I'm trying to set up an excel spreadsheet that solves for $Y$ in the classic bond formula:
$P = \frac{C}{(1+Y)}+\frac{C}{(1+Y)^2}+\frac{C}{(1+Y)^3}+_{......}+\frac{(C + Q)}{(1+Y)^n}$
Where "C" is a constant cash flow, "P" is the present value, and "Q" is a constant par value. "Y" represents the bond yield.
$n$ will be given, but it will be different each time I input the formula.

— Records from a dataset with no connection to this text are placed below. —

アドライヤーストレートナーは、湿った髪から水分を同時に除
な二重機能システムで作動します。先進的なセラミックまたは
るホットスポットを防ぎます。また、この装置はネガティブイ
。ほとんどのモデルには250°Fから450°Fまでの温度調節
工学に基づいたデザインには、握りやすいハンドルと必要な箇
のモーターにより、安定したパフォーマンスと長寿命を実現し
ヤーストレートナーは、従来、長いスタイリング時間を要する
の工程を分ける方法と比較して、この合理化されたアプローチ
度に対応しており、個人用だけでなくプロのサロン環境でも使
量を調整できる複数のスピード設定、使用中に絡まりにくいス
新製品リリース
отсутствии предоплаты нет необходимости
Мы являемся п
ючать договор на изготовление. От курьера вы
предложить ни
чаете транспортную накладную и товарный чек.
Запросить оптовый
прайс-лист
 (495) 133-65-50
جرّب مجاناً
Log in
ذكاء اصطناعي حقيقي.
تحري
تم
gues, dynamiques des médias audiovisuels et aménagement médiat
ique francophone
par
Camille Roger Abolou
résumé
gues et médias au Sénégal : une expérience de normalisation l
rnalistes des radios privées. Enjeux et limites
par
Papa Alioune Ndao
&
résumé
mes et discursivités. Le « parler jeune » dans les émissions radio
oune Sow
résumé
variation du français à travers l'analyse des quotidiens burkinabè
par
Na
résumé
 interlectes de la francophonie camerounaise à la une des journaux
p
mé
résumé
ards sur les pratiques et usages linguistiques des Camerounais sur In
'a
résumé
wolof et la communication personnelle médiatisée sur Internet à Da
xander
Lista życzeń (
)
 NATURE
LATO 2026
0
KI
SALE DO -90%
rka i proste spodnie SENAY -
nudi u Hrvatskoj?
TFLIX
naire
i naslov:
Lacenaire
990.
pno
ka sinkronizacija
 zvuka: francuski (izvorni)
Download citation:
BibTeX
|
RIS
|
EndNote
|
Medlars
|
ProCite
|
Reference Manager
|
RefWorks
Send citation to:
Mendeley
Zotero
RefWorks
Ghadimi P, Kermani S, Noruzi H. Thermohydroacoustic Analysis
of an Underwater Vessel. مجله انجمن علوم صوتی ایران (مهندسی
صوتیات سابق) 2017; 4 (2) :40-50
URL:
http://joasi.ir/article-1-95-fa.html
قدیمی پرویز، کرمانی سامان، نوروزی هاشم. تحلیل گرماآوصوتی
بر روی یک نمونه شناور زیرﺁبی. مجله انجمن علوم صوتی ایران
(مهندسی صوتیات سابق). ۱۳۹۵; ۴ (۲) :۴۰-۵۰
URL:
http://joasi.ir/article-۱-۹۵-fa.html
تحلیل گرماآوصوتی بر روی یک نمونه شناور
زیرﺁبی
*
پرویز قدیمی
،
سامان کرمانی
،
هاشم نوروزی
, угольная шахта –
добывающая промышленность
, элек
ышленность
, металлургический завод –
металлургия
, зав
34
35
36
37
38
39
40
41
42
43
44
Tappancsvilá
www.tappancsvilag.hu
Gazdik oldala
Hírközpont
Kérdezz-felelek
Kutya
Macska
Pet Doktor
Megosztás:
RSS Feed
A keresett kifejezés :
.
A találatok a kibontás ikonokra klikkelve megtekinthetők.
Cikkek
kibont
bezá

I can't solve the algebra. I don't want to use the Solver function, because the spreadsheet needs to be flexible. I need to find an equation that either solves for "Y," or estimates it relatively closely.
Can you help?
$Y = _{....}$?
For an approximation, let $x=\frac 1 {1+Y}$ making the equation to be $$P=C\frac{ x \left(x^n-1\right)}{x-1}+Q x^n$$Now, expand the rhs as a Taylor series built at $x=1$ to get $$P=(C n+Q)+\frac{1}{2} n (x-1) (C (n+1)+2 Q)+\frac{1}{6} (n-1) n (C (n+1)+3 Q)(x-1)^2 +\frac{1}{24} (n-2) (n-1) n (C (n+1)+4 Q)(x-1)^3+O\left((x-1)^4\right)$$ Now, use series reversion to get things like $$x=1+z-\frac{ (n-1) (C (n+1)+3 Q)}{3 (C (n+1)+2 Q)}z^2+O\left(z^3\right)$$ where $$z=\frac{2 (P-Q-C n)}{n (C( n+1)+2 Q)}$$
Let us try with $P=1500$, $C=100$, $Q=1000$ and $n=20$. This would give $$z=-\frac{3}{82}\implies x=\frac{262691}{275684}\implies Y=\frac{12993}{262691}\approx 0.049$$
Now, use Newton method using this value as $Y_0$. The iterates would be $$\left( \begin{array}{cc} n & Y_n \\ 0 & 0.049461154 \\ 1 & 0.056876669 \\ 2 & 0.057341522 \\ 3 & 0.057343198 \end{array} \right)$$
You could even do better, considering the equation to be $$P=\sum_{k=1}^{n-1}\frac C {(1+Y)^k}+\frac{C+Q}{(1+Y)^n}$$ Build for the rhs the simplest Padé approximant at $Y=0$ which will be $$P=\sum_{k=1}^{n-1}\frac C {(1+Y)^k}+\frac{C+Q}{(1+Y)^n}\simeq\frac{a_0-a_1 Y }{1+b Y }$$ where $$\color{blue}{a_0=Cn+Q \qquad a_1=\frac{(n-1) \left(C^2 n (n+1)+4 C (n+1) Q+6 Q^2\right)}{6 (C (n+1)+2 Q)}}$$ $$\color{blue}{ b= \frac{(n+1) (C (n+2)+3 Q)}{3 (C (n+1)+2 Q)}}$$ and solve the resulting equation for $Y$. This would give $$\color{red}{Y=\frac{a_0-P}{a_1+b P}}$$ Applied to the worked example, this would give $Y=\frac{123}{2270}\approx 0.054185$. Using this starting value, Newton iterates would be $$\left( \begin{array}{cc} n & Y_n \\ 0 & 0.054185022 \\ 1 & 0.057267092 \\ 2 & 0.057343153 \\ 3 & 0.057343198 \end{array} \right)$$ As you can see, one single iteration is almost sufficient.